• Task description
Nothing is needed except the lines below that run from the one with "- Hacemos reuniones" through the one with "- We host bilingual", repeated exactly.
(Material supplied Opens)
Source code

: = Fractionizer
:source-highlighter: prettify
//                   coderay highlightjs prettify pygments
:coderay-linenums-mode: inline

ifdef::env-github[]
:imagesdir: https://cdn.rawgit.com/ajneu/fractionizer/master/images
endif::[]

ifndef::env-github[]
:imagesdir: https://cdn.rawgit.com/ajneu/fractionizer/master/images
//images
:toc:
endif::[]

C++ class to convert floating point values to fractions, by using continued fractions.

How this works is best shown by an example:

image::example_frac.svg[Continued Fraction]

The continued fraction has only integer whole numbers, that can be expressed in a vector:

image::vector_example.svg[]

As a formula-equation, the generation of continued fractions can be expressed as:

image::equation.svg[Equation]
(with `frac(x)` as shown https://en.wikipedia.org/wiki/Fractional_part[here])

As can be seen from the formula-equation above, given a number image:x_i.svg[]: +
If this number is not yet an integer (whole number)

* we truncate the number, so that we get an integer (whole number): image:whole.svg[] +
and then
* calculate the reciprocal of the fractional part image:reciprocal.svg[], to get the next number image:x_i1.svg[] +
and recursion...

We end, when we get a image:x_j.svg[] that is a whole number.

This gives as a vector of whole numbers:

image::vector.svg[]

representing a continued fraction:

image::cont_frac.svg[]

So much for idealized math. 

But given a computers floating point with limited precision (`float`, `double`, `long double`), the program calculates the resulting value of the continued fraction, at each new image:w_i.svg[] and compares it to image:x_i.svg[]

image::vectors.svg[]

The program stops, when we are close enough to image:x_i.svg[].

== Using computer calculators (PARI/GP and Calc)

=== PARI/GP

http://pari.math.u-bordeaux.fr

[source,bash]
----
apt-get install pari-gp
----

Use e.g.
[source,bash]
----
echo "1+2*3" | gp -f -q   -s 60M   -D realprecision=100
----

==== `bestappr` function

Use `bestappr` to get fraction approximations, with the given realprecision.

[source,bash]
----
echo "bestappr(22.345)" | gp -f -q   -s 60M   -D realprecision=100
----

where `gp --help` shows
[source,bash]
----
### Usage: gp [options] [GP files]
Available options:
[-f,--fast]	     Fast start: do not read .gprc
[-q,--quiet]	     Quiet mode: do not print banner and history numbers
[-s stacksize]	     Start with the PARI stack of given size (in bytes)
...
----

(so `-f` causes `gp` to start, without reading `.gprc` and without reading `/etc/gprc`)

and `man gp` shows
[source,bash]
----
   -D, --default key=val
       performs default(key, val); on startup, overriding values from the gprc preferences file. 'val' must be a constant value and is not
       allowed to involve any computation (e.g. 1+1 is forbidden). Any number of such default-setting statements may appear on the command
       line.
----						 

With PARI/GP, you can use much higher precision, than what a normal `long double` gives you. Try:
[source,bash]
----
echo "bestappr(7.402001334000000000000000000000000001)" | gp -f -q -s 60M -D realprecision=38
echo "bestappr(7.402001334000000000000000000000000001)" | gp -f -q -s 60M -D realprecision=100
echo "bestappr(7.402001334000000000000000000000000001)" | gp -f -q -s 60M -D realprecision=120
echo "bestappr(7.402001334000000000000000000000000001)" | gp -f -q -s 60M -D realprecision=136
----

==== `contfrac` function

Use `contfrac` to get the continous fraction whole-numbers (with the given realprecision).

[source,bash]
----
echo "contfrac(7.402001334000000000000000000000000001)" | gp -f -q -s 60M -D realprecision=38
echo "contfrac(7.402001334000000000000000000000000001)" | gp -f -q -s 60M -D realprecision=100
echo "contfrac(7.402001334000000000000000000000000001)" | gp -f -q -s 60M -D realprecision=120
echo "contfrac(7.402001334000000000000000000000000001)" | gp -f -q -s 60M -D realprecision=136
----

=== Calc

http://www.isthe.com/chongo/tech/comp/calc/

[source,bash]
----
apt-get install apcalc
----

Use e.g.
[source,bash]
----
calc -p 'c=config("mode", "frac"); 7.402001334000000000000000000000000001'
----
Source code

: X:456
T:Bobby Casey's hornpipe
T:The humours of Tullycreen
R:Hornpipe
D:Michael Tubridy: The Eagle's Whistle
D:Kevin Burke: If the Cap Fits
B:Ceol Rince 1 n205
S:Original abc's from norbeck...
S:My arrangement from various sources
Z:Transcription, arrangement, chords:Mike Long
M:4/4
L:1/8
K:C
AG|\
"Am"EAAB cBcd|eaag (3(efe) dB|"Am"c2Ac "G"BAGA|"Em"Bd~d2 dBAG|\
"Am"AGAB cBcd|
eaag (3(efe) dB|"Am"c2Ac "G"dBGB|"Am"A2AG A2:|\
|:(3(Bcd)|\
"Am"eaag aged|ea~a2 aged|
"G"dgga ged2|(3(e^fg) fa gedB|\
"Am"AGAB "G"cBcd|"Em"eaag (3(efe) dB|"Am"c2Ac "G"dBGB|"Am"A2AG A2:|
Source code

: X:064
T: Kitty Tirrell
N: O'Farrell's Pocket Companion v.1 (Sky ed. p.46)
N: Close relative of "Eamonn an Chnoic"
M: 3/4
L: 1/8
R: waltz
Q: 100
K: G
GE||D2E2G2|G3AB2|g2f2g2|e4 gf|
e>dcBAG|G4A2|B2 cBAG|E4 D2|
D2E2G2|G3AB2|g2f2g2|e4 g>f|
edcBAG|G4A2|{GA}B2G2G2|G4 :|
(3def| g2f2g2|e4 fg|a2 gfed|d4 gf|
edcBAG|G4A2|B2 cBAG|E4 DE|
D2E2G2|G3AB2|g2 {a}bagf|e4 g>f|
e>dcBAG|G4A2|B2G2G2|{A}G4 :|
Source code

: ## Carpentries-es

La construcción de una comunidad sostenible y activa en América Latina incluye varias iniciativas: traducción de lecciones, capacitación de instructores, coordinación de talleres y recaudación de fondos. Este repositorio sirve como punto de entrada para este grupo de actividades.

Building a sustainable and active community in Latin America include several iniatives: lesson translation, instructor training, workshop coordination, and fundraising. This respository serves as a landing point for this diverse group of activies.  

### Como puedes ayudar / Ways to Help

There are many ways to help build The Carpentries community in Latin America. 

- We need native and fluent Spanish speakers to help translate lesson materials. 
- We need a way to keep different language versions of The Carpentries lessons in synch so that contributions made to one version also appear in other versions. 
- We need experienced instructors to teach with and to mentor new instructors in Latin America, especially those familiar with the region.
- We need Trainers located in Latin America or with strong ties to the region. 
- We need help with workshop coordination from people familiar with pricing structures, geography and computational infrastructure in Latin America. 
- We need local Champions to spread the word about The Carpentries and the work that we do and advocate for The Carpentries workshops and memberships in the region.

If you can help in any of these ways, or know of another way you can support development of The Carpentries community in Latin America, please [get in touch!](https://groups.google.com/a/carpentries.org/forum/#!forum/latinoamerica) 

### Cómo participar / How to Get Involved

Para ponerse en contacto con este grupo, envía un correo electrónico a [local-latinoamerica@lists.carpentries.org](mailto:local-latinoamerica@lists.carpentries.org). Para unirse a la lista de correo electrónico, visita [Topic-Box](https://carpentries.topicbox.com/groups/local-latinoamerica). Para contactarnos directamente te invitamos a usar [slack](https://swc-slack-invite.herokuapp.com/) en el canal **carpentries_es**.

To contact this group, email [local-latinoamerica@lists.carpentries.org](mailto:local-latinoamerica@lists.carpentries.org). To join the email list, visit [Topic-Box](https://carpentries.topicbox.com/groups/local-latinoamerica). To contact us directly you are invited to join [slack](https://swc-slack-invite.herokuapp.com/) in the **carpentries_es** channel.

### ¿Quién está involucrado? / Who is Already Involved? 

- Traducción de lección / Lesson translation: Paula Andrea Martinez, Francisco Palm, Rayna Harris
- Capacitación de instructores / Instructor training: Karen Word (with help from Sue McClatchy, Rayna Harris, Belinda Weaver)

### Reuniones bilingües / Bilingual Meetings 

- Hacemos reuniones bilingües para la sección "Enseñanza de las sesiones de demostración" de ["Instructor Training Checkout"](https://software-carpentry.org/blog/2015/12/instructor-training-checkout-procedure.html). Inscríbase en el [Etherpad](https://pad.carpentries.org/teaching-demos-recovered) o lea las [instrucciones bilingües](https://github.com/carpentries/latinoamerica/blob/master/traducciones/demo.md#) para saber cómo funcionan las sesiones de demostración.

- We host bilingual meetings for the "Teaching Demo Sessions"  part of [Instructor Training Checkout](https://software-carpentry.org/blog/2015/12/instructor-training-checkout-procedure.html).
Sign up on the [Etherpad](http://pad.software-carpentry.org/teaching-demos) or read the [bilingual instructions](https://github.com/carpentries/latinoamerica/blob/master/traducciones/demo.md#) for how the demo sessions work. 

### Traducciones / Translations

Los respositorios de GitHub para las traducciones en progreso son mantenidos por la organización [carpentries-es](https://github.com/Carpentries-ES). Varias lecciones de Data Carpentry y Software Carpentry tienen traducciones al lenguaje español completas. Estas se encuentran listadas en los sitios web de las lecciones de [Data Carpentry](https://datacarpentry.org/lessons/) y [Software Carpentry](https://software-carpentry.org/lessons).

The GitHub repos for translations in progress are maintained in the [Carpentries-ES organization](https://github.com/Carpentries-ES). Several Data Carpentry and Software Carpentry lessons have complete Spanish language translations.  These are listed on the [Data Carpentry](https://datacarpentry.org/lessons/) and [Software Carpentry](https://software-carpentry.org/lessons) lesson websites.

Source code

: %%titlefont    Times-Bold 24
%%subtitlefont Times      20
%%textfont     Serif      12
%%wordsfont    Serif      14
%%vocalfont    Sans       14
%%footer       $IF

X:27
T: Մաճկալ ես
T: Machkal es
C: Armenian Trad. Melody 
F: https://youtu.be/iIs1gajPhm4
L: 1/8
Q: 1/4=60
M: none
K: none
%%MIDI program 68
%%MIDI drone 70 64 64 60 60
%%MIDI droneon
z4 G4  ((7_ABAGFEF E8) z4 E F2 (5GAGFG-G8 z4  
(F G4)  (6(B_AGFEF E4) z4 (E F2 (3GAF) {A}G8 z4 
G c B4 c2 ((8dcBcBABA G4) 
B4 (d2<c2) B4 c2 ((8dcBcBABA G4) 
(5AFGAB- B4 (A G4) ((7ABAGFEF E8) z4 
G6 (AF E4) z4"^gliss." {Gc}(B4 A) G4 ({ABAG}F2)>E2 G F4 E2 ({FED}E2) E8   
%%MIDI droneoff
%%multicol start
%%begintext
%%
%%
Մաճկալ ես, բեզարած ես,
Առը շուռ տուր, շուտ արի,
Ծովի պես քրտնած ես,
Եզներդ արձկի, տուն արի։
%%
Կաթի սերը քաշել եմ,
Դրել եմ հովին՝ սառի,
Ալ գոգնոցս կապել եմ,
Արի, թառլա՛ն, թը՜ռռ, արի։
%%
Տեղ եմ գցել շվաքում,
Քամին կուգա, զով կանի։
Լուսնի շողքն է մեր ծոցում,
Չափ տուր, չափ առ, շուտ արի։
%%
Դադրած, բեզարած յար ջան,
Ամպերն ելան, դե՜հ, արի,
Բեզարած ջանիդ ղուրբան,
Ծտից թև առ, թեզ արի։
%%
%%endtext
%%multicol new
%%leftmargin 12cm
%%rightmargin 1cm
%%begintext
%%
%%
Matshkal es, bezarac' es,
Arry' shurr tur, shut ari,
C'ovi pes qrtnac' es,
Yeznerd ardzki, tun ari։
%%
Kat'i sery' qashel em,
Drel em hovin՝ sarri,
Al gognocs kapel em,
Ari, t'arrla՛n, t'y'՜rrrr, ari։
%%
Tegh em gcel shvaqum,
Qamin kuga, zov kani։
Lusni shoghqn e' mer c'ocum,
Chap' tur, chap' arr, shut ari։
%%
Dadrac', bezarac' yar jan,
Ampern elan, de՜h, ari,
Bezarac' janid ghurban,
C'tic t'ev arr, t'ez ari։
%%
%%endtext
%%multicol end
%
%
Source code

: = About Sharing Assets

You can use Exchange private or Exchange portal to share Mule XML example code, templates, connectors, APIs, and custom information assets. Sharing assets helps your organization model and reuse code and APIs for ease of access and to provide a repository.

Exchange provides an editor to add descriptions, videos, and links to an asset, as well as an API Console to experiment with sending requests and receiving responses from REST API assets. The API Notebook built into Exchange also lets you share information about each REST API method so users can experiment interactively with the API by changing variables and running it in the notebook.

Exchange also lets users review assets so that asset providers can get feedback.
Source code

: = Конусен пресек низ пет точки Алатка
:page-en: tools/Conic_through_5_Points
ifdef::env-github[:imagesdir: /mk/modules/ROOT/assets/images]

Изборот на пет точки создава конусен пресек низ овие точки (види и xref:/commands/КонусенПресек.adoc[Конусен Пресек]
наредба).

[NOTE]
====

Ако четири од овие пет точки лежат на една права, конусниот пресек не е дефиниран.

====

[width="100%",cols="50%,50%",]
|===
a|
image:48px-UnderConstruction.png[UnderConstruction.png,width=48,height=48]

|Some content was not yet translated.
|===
(Material supplied Closes)
• Response to the exercise
- Hacemos reuniones bilingües para la sección "Enseñanza de las sesiones de demostración" de ["Instructor Training Checkout"](https://software-carpentry.org/blog/2015/12/instructor-training-checkout-procedure.html). Inscríbase en el [Etherpad](https://pad.carpentries.org/teaching-demos-recovered) o lea las [instrucciones bilingües](https://github.com/carpentries/latinoamerica/blob/master/traducciones/demo.md#) para saber cómo funcionan las sesiones de demostración.

- We host bilingual meetings for the "Teaching Demo Sessions"  part of [Instructor Training Checkout](https://software-carpentry.org/blog/2015/12/instructor-training-checkout-procedure.html).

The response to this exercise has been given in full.